* Problem to solve *
Arrange every line of text read from the material below as a Markdown table with two columns, Row and Line. Number the rows in order, skip blank lines, and leave the pictures out.

* Data under study *

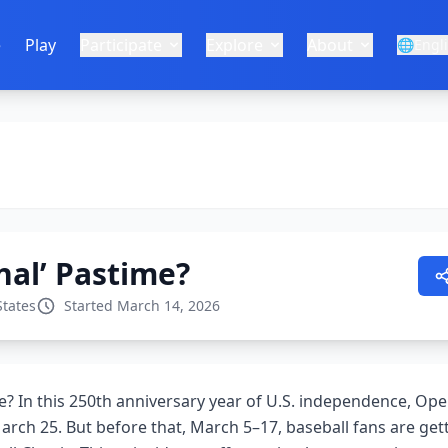
e
Play
Participate
Explore
About
🌐
Engl
nal’ Pastime?
States
Started March 14, 2026
me? In this 250th anniversary year of U.S. independence, Op
arch 25. But before that, March 5–17, baseball fans are gett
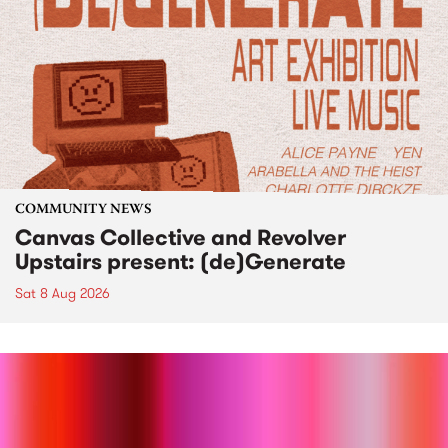
COMMUNITY NEWS
Canvas Collective and Revolver
Upstairs present: (de)Generate
Sat 8 Aug 2026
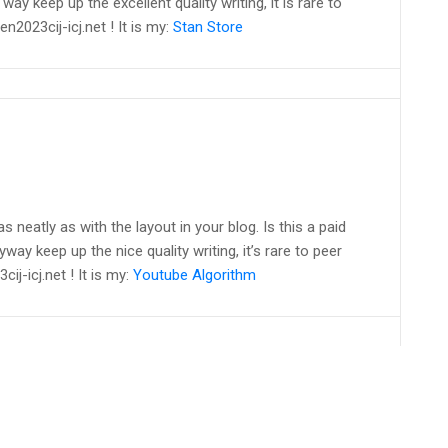
way keep up the excellent quality writing, it is rare to
en2023cij-icj.net ! It is my:
Stan Store
as neatly as with the layout in your blog. Is this a paid
way keep up the nice quality writing, it’s rare to peer
ij-icj.net ! It is my:
Youtube Algorithm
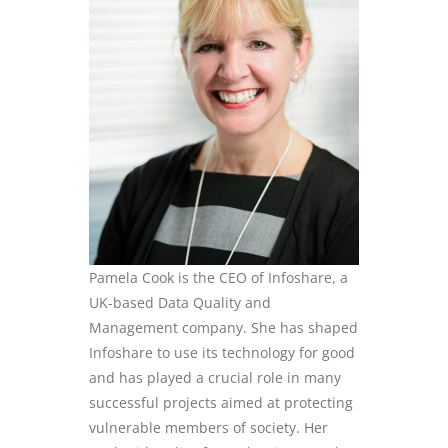
Pamela Cook is the CEO of
Infoshare
, a
UK-based Data Quality and
Management company. She has shaped
Infoshare
to use its technology for good
and has played a crucial role in many
successful projects aimed at protecting
vulnerable members of society. Her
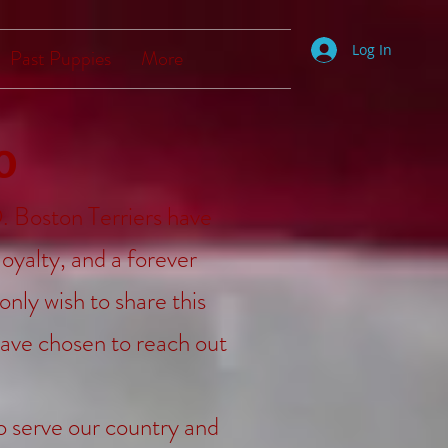
Log In
Past Puppies
More
o
 Boston Terriers have
loyalty, and a forever
only wish to share this
ave chosen to reach out
to serve our country and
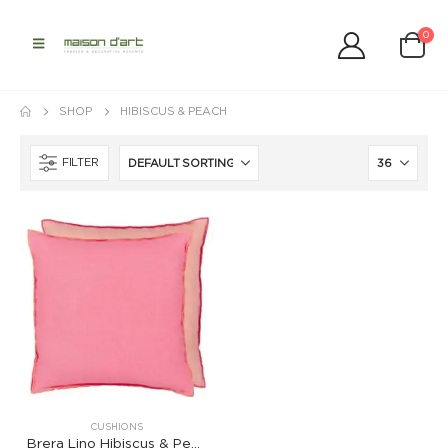
0
SHOP
HIBISCUS & PEACH
FILTER
CUSHIONS
Brera Lino Hibiscus & Peach Cushion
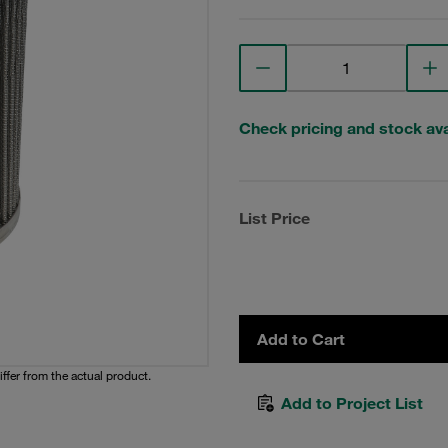
Check pricing and stock avai
List Price
Add to Cart
iffer from the actual product.
Add to Project List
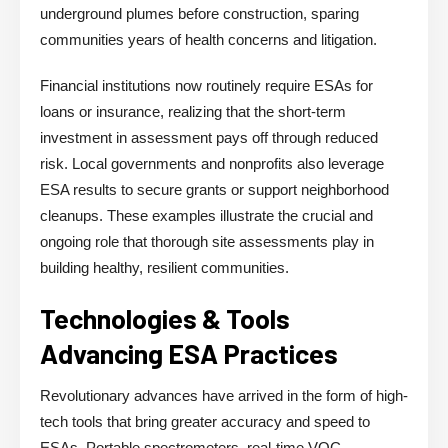
underground plumes before construction, sparing
communities years of health concerns and litigation.
Financial institutions now routinely require ESAs for
loans or insurance, realizing that the short-term
investment in assessment pays off through reduced
risk. Local governments and nonprofits also leverage
ESA results to secure grants or support neighborhood
cleanups. These examples illustrate the crucial and
ongoing role that thorough site assessments play in
building healthy, resilient communities.
Technologies & Tools
Advancing ESA Practices
Revolutionary advances have arrived in the form of high-
tech tools that bring greater accuracy and speed to
ESAs. Portable spectrometers, real-time VOC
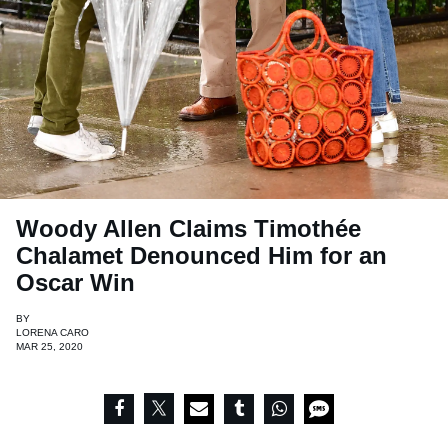
Woody Allen Claims Timothée
Chalamet Denounced Him for an
Oscar Win
BY
LORENA CARO
MAR 25, 2020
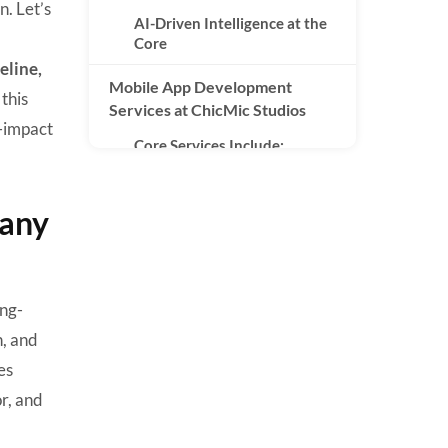
n. Let’s
AI-Driven Intelligence at the
Core
eline,
Mobile App Development
this
Services at ChicMic Studios
h-impact
Core Services Include:
Technology Stack Used by
ChicMic Studios
pany
Mobile Technologies
Backend & Cloud
ong-
AI & Data Technologies
n, and
Databases
es
Industries Served by ChicMic
r, and
Studios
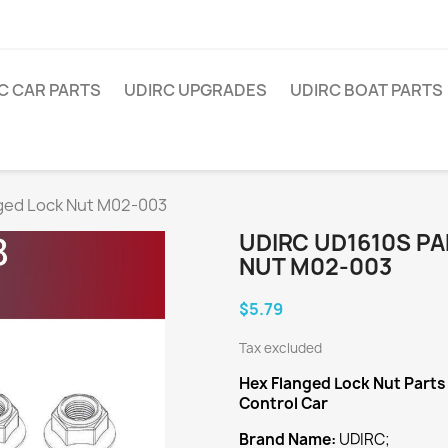
C CAR PARTS
UDIRC UPGRADES
UDIRC BOAT PARTS
ged Lock Nut M02-003
UDIRC UD1610S P
NUT M02-003
$5.79
Tax excluded
Hex Flanged Lock Nut
Parts
Control Car
Brand Name:
UDIRC;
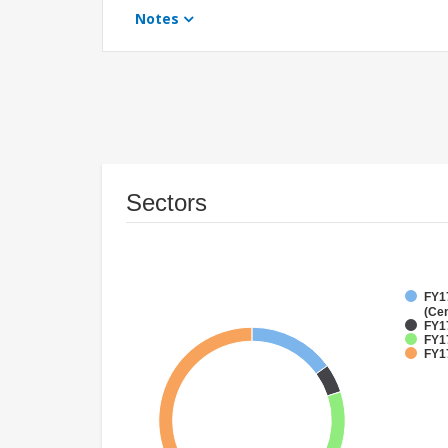
Notes
Sectors
FY1
(Cen
FY1
FY17
FY17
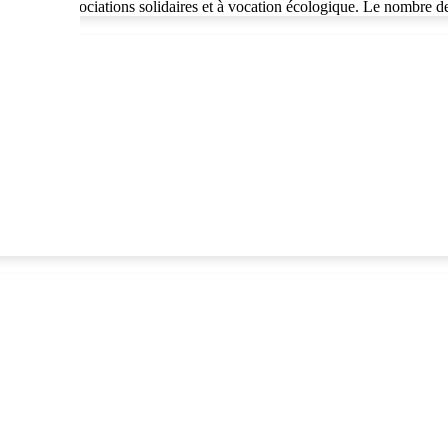
nnés à des associations solidaires et à vocation écologique. Le nombre 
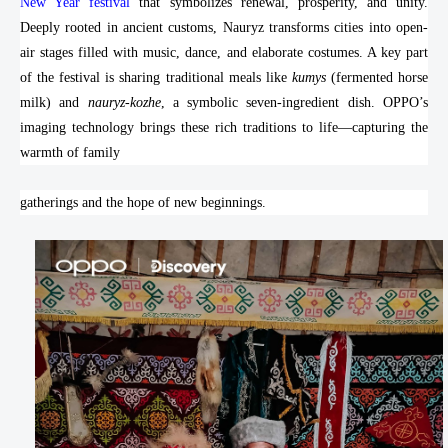
New Year festival
that symbolizes renewal, prosperity, and unity.
Deeply rooted in ancient customs, Nauryz transforms cities into open-
air stages filled with music, dance, and elaborate costumes. A key part
of the festival is sharing traditional meals like
kumys
(fermented horse
milk) and
nauryz-kozhe
, a symbolic seven-ingredient dish. OPPO’s
imaging technology brings these rich traditions to life—capturing the
warmth of family
gatherings and the hope of new beginnings.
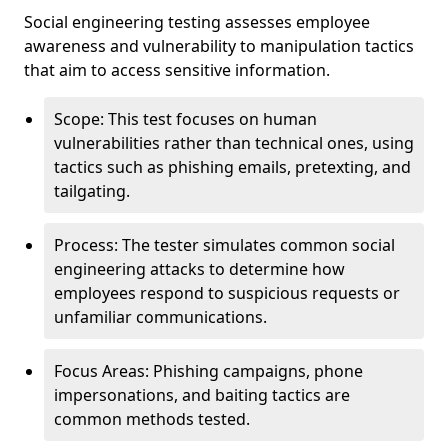
Social engineering testing assesses employee
awareness and vulnerability to manipulation tactics
that aim to access sensitive information.
Scope: This test focuses on human
vulnerabilities rather than technical ones, using
tactics such as phishing emails, pretexting, and
tailgating.
Process: The tester simulates common social
engineering attacks to determine how
employees respond to suspicious requests or
unfamiliar communications.
Focus Areas: Phishing campaigns, phone
impersonations, and baiting tactics are
common methods tested.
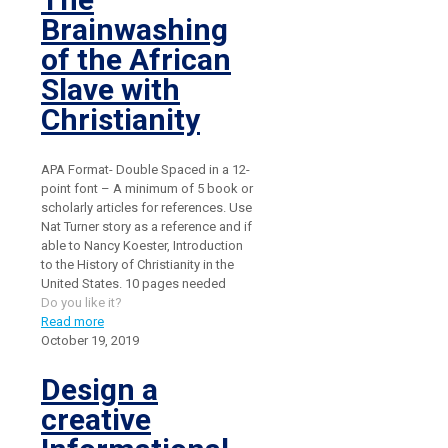
Brainwashing
of the African
Slave with
Christianity
APA Format- Double Spaced in a 12-
point font – A minimum of 5 book or
scholarly articles for references. Use
Nat Turner story as a reference and if
able to Nancy Koester, Introduction
to the History of Christianity in the
United States. 10 pages needed
Do you like it?
Read more
October 19, 2019
Design a
creative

* Reply *
| Row | Line |
|---|---|
| 1 | e |
| 2 | Play |
| 3 | Participate |
| 4 | Explore |
| 5 | About |
| 6 | 🌐 |
| 7 | Engl |
| 8 | nal’ Pastime? |
| 9 | States |
| 10 | Started March 14, 2026 |
| 11 | me? In this 250th anniversary year of U.S. independence, Op |
| 12 | arch 25. But before that, March 5–17, baseball fans are gett |
| 13 | COMMUNITY NEWS |
| 14 | Canvas Collective and Revolver |
| 15 | Upstairs present: (de)Generate |
| 16 | Sat 8 Aug 2026 |
| 17 | way keep up the excellent quality writing, it is rare to |
| 18 | en2023cij-icj.net ! It is my: |
| 19 | Stan Store |
| 20 | as neatly as with the layout in your blog. Is this a paid |
| 21 | way keep up the nice quality writing, it’s rare to peer |
| 22 | ij-icj.net ! It is my: |
| 23 | Youtube Algorithm |
| 24 | Pamela Cook is the CEO of |
| 25 | Infoshare |
| 26 | , a |
| 27 | UK-based Data Quality and |
| 28 | Management company. She has shaped |
| 29 | Infoshare |
| 30 | to use its technology for good |
| 31 | and has played a crucial role in many |
| 32 | successful projects aimed at protecting |
| 33 | vulnerable members of society. Her |
| 34 | Log In |
| 35 | Past Puppies |
| 36 | More |
| 37 | o |
| 38 |  Boston Terriers have |
| 39 | loyalty, and a forever |
| 40 | only wish to share this |
| 41 | ave chosen to reach out |
| 42 | to serve our country and |
| 43 | 0 |
| 44 | SHOP |
| 45 | HIBISCUS & PEACH |
| 46 | FILTER |
| 47 | CUSHIONS |
| 48 | Brera Lino Hibiscus & Peach Cushion |
| 49 | Check pricing and stock avai |
| 50 | List Price |
| 51 | Add to Cart |
| 52 | iffer from the actual product. |
| 53 | Add to Project List |
| 54 | underground plumes before construction, sparing |
| 55 | communities years of health concerns and litigation. |
| 56 | Financial institutions now routinely require ESAs for |
| 57 | loans or insurance, realizing that the short-term |
| 58 | investment in assessment pays off through reduced |
| 59 | risk. Local governments and nonprofits also leverage |
| 60 | ESA results to secure grants or support neighborhood |
| 61 | cleanups. These examples illustrate the crucial and |
| 62 | ongoing role that thorough site assessments play in |
| 63 | building healthy, resilient communities. |
| 64 | Technologies & Tools |
| 65 | Advancing ESA Practices |
| 66 | Revolutionary advances have arrived in the form of high- |
| 67 | tech tools that bring greater accuracy and speed to |
| 68 | ESAs. Portable spectrometers, real-time VOC |
| 69 | Woody Allen Claims Timothée |
| 70 | Chalamet Denounced Him for an |
| 71 | Oscar Win |
| 72 | BY |
| 73 | LORENA CARO |
| 74 | MAR 25, 2020 |
| 75 | n. Let’s |
| 76 | AI-Driven Intelligence at the |
| 77 | Core |
| 78 | eline, |
| 79 | Mobile App Development |
| 80 | this |
| 81 | Services at ChicMic Studios |
| 82 | h-impact |
| 83 | Core Services Include: |
| 84 | Technology Stack Used by |
| 85 | ChicMic Studios |
| 86 | pany |
| 87 | Mobile Technologies |
| 88 | Backend & Cloud |
| 89 | ong- |
| 90 | AI & Data Technologies |
| 91 | n, and |
| 92 | Databases |
| 93 | es |
| 94 | Industries Served by ChicMic |
| 95 | r, and |
| 96 | Studios |
| 97 | C CAR PARTS |
| 98 | UDIRC UPGRADES |
| 99 | UDIRC BOAT PARTS |
| 100 | ged Lock Nut M02-003 |
| 101 | UDIRC UD1610S P |
| 102 | NUT M02-003 |
| 103 | $5.79 |
| 104 | Tax excluded |
| 105 | Hex Flanged Lock Nut |
| 106 | Parts |
| 107 | Control Car |
| 108 | Brand Name: |
| 109 | UDIRC; |
| 110 | Notes |
| 111 | Sectors |
| 112 | FY1 |
| 113 | (Cen |
| 114 | FY1 |
| 115 | FY17 |
| 116 | FY17 |
| 117 | nnés à des associations solidaires et à vocation écologique. Le nombre  |
| 118 | New Year festival |
| 119 | that symbolizes renewal, prosperity, and unity. |
| 120 | Deeply rooted in ancient customs, Nauryz transforms cities into open- |
| 121 | air stages filled with music, dance, and elaborate costumes. A key part |
| 122 | of the festival is sharing traditional meals like |
| 123 | kumys |
| 124 | (fermented horse |
| 125 | milk) and |
| 126 | nauryz-kozhe |
| 127 | , a symbolic seven-ingredient dish. OPPO’s |
| 128 | imaging technology brings these rich traditions to life—capturing the |
| 129 | warmth of family |
| 130 | gatherings and the hope of new beginnings. |
| 131 | Social engineering testing assesses employee |
| 132 | awareness and vulnerability to manipulation tactics |
| 133 | that aim to access sensitive information. |
| 134 | Scope: This test focuses on human |
| 135 | vulnerabilities rather than technical ones, using |
| 136 | tactics such as phishing emails, pretexting, and |
| 137 | tailgating. |
| 138 | Process: The tester simulates common social |
| 139 | engineering attacks to determine how |
| 140 | employees respond to suspicious requests or |
| 141 | unfamiliar communications. |
| 142 | Focus Areas: Phishing campaigns, phone |
| 143 | impersonations, and baiting tactics are |
| 144 | common methods tested. |
| 145 | Brainwashing |
| 146 | of the African |
| 147 | Slave with |
| 148 | Christianity |
| 149 | APA Format- Double Spaced in a 12- |
| 150 | point font – A minimum of 5 book or |
| 151 | scholarly articles for references. Use |
| 152 | Nat Turner story as a reference and if |
| 153 | able to Nancy Koester, Introduction |
| 154 | to the History of Christianity in the |
| 155 | United States. 10 pages needed |
| 156 | Do you like it? |
| 157 | Read more |
| 158 | October 19, 2019 |
| 159 | Design a |
| 160 | creative |